By Eleanor Bloxham, CEO of The Value Alliance and Corporate Governance Alliance
FORTUNE – Federal Judge Jed S. Rakoff rejected the SEC's proposed $285 million settlement with Citigroup on Monday. This rejection was significant beyond its clear rebuke of the SEC's flimsy settlements, which have failed to address disclosure issues at big banks, allowing them to neither "admit nor deny" any wrongdoing.
The judge's order sent a clear message to public officials and executives that they need to pay closer attention to the public interest. It's remarkable that they would need to be told.
But arguing in support of its proposed settlement, the SEC had said that the public interest was not a criterion that Rakoff should consider. Citing legal precedent, Rakoff rejected the SEC's argument and refused to approve the settlement, ordering a trial for July instead.
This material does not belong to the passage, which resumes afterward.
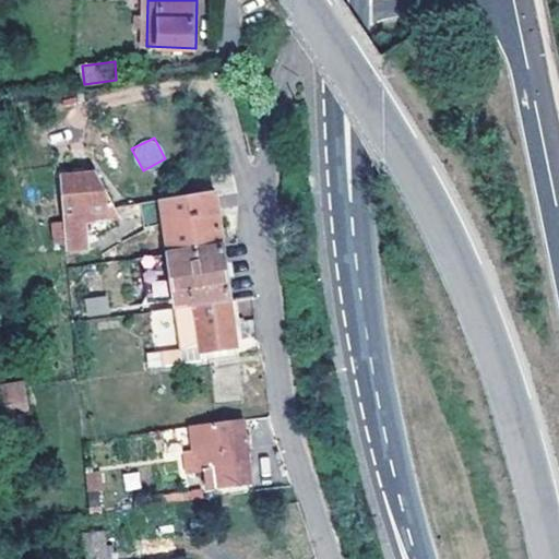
[(64,175),(94,171),(91,165),(63,169),(64,175)]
Rakoff's insistence that an opinion must be formed about whether the SEC settlement is in the public interest is pregnant with another possibility: this trial has the potential to force a solution that drives Citi (C) to act in the public interest as well.
The importance of the public interest to organizational health is an issue I tackled in my 2002 book, Economic Value Management: Applications and Techniques. Every organization has stakeholders integral to its success and survival. But organizations become weak when they do not address their fundamental relationship and value to the public interest and to their other stakeholders. Governmental entities lose their mandates. Corporations lose their reputations and valuable support.
Citi and the SEC may go to trial or they may try and formulate a better settlement, subject to Rakoff's approval. In either case, Rakoff just might use this opportunity to reweave the public interest into the fabric of these two organizations.
Will that actually happen? Or will the SEC and Citi fight the basis of the order?
For all our sakes, let's hope the public interest prevails.